We have more and more senior engineers who want to use Prisma, as they just
realized that writing SQL by hand is a waste of time.

Let's be honest - learning SQL is still a great skill. Data analytics etc -
there are great use-cases.

But if you want to get stuff done and scale your team when building an
_application_ - you should have a data layer.

That's what Facebook, Lyft, Airbnb etc did - they have a dedicated data layer
and a team working on that. Do you think an application engineer at Facebook
writes SQL? No. Of course not, it would be a total waste of time to let them
touch such a low level. It would not allow facebook to scale to where they
are, if everyone would write direct SQL.

Now the thing is, most small teams don't have the capacity to write a really
performant awesome data layer with caching, deduping etc.

That's where Prisma comes into play - Prisma gives the weekend producthunt
warriors, but also the enterprise teams (like Tryg) a way to abstract away the
database.

But it's just a library you say?
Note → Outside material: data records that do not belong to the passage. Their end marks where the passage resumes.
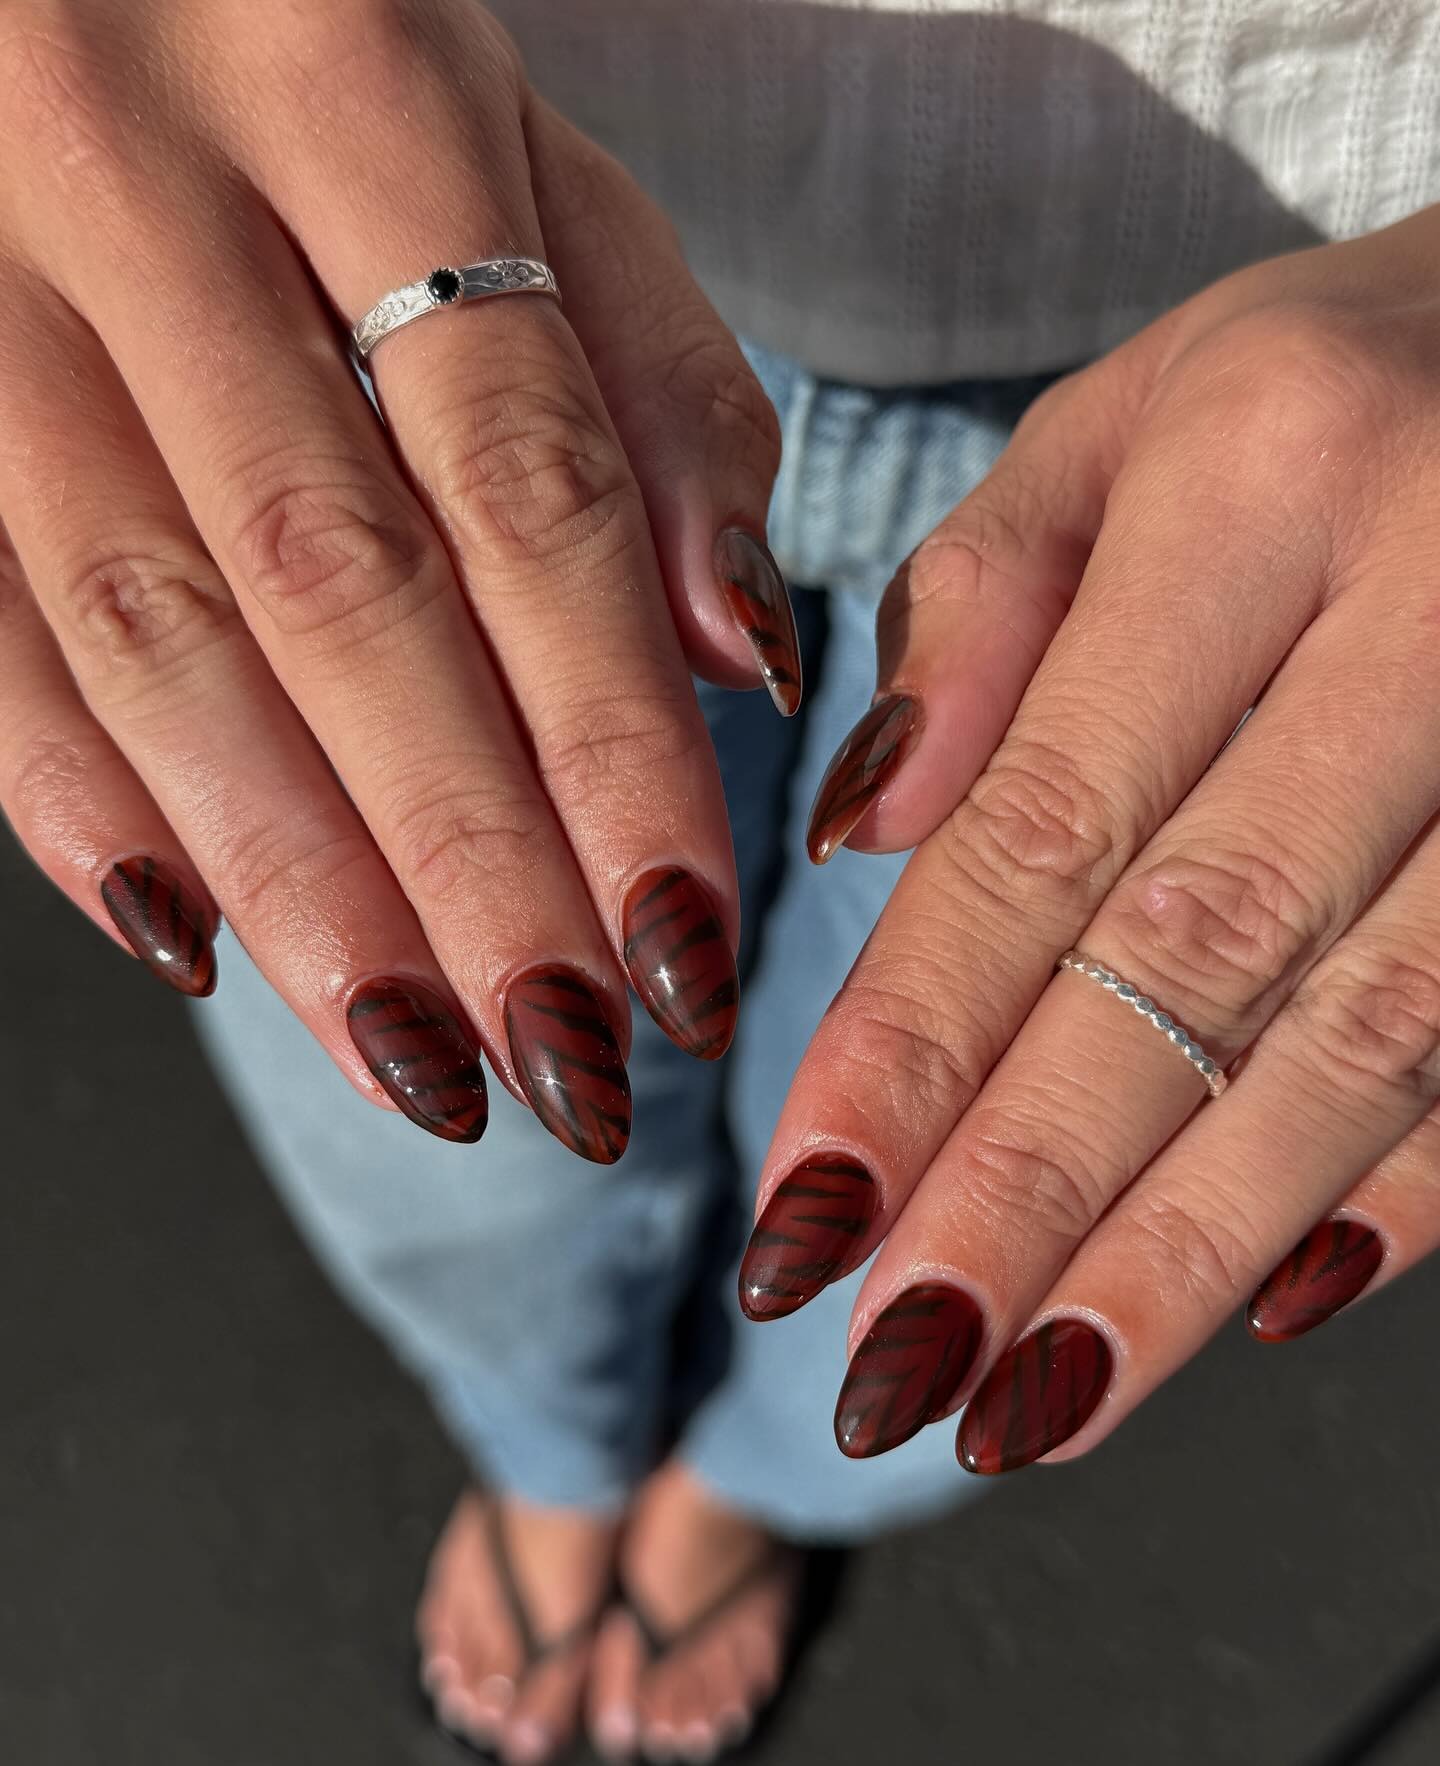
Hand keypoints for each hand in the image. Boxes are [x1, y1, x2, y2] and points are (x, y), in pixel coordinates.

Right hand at [0, 1, 794, 1157]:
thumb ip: (653, 381)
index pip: (528, 484)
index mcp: (364, 94)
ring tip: (421, 1056)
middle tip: (568, 1055)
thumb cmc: (329, 45)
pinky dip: (78, 798)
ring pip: (152, 633)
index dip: (611, 733)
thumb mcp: (534, 146)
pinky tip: (197, 940)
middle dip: (466, 856)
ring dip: (297, 876)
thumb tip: (736, 652)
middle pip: (340, 591)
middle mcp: (150, 182)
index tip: (683, 930)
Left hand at [741, 204, 1439, 1465]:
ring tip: (1038, 1396)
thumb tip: (859, 835)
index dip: (917, 1037)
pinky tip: (1267, 1301)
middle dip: (1034, 1189)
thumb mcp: (1125, 420)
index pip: (1048, 822)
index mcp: (1267, 479)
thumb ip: (977, 611)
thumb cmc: (1325, 384)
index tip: (808, 1211)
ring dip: (1192, 1245)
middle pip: (1199, 962)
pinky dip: (1400, 1190)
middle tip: (896, 1365)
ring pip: (1371, 1043)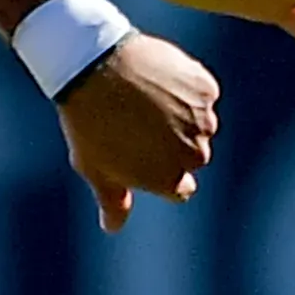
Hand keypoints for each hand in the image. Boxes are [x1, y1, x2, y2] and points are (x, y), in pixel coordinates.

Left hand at [56, 31, 218, 231]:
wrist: (95, 67)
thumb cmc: (89, 123)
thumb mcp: (94, 167)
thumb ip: (112, 201)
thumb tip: (112, 227)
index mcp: (169, 179)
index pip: (180, 187)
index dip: (159, 171)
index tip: (140, 152)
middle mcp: (194, 153)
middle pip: (194, 156)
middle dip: (173, 144)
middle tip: (139, 123)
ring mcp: (202, 119)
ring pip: (200, 124)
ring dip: (182, 115)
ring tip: (145, 100)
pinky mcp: (205, 88)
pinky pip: (202, 93)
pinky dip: (185, 88)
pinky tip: (157, 80)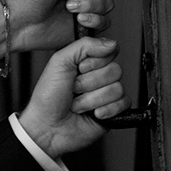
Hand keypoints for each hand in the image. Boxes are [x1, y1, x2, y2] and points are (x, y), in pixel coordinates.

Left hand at [19, 37, 128, 157]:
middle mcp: (99, 77)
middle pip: (115, 70)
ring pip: (117, 88)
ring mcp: (107, 94)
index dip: (93, 63)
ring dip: (91, 99)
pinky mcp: (114, 111)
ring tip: (77, 104)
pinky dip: (105, 110)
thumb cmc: (47, 97)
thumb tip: (111, 43)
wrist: (47, 127)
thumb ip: (83, 46)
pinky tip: (92, 114)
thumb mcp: (59, 63)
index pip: (109, 52)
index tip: (78, 70)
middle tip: (73, 90)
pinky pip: (124, 104)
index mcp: (87, 63)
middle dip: (88, 83)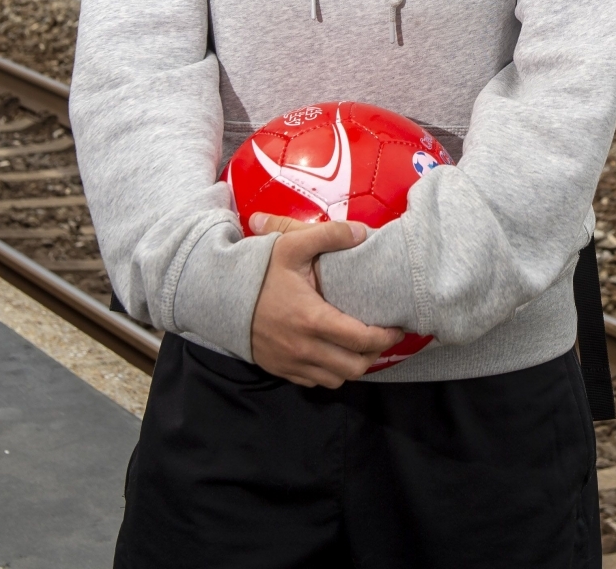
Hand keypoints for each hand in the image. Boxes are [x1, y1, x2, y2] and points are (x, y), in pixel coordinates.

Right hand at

That's true. So in that sense, Prisma is not
really a "layer", a different component in your architecture that you can
horizontally scale.

For that - stay tuned. The "client" part can already easily be separated from
the "query engine" part (which btw is written in Rust) because they speak
http. But step by step. For most people, being able to install an npm
dependency is the most important part here. But one thing you can already get
used to - Prisma will stick around and _not_ just be a thing that new
engineers who don't feel like SQL use.